What you will do -> When a line below holds the string "schránky", show that line.

Source records ->
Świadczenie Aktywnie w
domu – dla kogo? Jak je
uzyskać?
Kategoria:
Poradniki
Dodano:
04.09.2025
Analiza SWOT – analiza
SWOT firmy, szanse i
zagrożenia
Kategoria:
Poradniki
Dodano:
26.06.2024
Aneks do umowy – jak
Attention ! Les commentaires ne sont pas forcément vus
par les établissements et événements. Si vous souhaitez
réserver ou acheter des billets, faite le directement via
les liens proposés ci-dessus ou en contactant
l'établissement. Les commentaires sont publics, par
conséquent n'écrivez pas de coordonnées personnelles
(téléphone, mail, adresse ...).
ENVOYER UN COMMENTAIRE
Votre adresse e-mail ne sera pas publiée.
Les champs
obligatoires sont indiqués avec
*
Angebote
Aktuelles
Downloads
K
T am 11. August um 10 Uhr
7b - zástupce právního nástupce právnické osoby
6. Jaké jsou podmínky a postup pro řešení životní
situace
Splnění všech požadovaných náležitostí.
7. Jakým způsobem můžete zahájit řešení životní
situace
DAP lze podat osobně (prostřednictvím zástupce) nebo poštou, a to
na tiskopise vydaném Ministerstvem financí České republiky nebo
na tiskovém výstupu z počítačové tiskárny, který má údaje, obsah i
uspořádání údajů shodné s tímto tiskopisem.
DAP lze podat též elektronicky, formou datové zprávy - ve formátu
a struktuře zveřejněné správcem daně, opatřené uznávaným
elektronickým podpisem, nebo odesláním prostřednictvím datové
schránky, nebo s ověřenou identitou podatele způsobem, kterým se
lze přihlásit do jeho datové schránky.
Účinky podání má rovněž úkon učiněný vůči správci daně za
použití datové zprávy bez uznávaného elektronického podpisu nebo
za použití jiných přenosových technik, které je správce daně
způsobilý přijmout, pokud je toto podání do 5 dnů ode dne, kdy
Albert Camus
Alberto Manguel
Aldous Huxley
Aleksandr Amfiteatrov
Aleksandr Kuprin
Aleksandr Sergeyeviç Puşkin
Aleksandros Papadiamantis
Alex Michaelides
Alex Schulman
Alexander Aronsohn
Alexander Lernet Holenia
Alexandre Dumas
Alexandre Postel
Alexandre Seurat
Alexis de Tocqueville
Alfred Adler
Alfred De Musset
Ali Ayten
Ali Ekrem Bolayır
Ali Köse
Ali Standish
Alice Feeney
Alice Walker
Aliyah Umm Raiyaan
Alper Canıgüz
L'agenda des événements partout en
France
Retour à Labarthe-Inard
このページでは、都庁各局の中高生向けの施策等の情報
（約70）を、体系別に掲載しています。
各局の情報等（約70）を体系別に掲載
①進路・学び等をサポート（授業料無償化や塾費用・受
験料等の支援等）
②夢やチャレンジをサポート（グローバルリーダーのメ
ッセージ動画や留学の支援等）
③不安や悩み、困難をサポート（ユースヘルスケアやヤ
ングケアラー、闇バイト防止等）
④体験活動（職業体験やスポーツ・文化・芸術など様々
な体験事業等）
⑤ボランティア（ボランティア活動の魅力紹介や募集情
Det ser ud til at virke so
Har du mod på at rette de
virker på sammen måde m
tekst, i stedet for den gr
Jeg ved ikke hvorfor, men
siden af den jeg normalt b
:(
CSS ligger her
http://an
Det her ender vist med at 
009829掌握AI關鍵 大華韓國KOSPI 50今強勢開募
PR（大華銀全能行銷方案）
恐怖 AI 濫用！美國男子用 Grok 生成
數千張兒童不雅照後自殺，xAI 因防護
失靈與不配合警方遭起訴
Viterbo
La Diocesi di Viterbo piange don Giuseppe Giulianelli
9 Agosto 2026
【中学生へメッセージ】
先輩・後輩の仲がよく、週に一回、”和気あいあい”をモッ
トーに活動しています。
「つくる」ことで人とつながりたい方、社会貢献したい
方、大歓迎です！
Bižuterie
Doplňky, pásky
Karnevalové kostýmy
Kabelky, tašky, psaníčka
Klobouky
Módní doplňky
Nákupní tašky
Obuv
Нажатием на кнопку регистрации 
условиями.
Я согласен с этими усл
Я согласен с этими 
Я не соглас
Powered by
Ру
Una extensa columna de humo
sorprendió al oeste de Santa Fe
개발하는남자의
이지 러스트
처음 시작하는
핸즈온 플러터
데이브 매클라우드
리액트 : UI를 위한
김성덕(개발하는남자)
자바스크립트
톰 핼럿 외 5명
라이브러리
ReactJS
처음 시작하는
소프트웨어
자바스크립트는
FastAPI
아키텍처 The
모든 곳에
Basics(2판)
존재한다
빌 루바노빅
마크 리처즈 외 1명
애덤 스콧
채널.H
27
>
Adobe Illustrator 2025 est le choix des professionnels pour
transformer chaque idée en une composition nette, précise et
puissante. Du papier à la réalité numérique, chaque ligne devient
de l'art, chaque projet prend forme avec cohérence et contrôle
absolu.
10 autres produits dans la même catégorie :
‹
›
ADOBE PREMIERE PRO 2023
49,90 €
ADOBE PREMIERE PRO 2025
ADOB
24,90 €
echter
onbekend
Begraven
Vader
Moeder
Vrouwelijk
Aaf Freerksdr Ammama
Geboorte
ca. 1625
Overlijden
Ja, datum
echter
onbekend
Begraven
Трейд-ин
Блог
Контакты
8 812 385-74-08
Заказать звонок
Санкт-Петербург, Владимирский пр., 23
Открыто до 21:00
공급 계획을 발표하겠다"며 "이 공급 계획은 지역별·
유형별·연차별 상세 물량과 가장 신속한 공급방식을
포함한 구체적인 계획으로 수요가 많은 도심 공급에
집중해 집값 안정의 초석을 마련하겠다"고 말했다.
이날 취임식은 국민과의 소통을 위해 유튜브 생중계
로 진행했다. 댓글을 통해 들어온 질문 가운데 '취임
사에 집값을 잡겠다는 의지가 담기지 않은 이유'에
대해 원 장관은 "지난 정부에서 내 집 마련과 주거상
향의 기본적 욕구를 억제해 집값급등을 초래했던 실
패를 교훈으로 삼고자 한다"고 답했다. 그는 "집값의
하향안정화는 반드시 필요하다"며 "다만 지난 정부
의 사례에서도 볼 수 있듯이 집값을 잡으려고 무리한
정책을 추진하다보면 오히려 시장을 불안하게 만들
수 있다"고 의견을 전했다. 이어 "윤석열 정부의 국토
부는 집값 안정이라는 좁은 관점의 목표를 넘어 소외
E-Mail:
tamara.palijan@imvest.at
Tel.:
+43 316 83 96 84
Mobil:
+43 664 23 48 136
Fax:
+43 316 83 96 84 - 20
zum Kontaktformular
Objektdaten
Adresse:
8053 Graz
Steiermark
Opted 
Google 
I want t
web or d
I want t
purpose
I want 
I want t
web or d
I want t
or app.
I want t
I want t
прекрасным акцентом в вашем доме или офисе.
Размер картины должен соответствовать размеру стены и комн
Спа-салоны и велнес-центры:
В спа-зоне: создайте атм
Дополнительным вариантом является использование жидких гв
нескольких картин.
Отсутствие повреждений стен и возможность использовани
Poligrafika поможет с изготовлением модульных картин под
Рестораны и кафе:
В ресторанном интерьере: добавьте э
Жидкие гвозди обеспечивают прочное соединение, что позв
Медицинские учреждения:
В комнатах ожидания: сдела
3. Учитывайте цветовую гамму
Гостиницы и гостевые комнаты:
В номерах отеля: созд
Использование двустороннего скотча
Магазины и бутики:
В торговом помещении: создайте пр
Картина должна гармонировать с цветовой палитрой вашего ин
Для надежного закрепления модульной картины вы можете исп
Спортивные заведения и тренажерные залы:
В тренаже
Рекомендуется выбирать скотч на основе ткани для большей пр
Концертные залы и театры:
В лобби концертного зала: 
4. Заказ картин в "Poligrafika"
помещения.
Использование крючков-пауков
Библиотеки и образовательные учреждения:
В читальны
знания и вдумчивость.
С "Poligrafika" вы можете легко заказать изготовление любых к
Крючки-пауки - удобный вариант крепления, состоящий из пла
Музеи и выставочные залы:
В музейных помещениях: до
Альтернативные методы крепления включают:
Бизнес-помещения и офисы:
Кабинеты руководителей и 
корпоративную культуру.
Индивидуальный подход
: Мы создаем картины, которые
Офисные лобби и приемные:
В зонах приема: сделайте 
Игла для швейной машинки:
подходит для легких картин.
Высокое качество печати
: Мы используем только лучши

Solution for this exercise ->
schránky, nebo s ověřenou identitou podatele způsobem, kterým se
lze přihlásit do jeho datové schránky.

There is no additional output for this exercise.